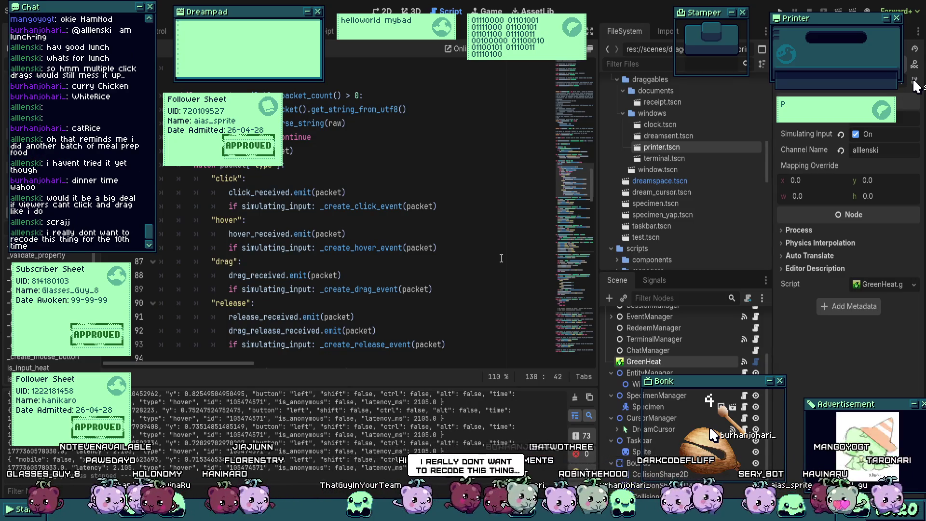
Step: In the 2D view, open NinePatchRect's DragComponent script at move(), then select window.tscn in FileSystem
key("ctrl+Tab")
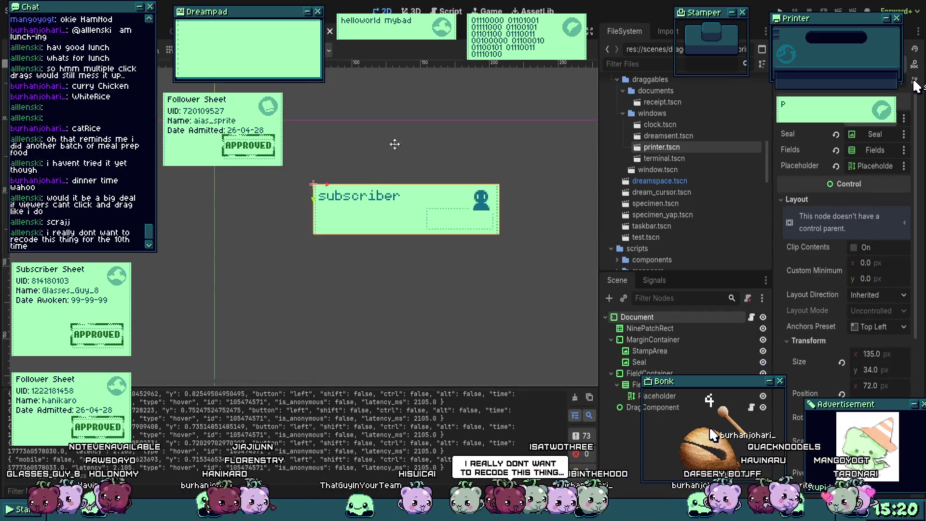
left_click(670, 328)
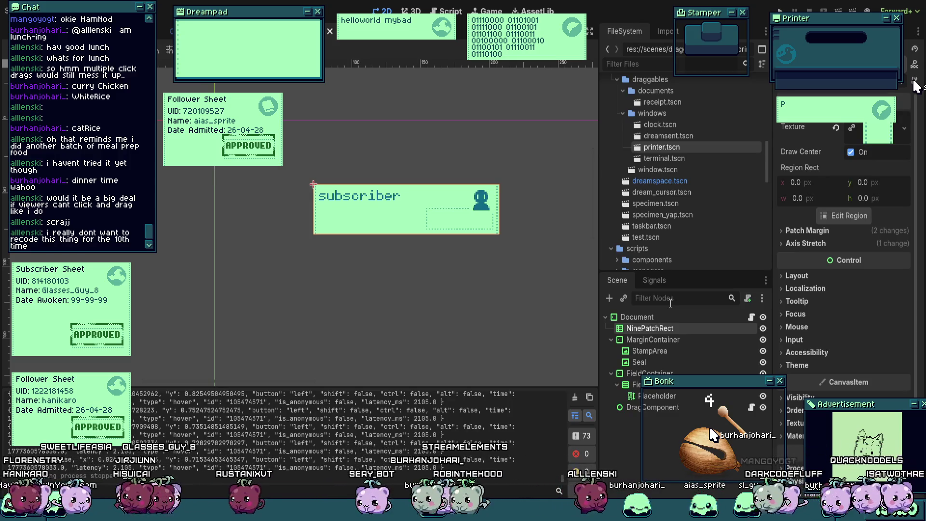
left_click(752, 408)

^^^^

TASK BRIEF:
Everything in the listing is to be returned word for word, except the pictures.

REPLY TO THE TASK:
Step: In the 2D view, open NinePatchRect's DragComponent script at move(), then select window.tscn in FileSystem
key("ctrl+Tab")
left_click(670, 328)
left_click(752, 408)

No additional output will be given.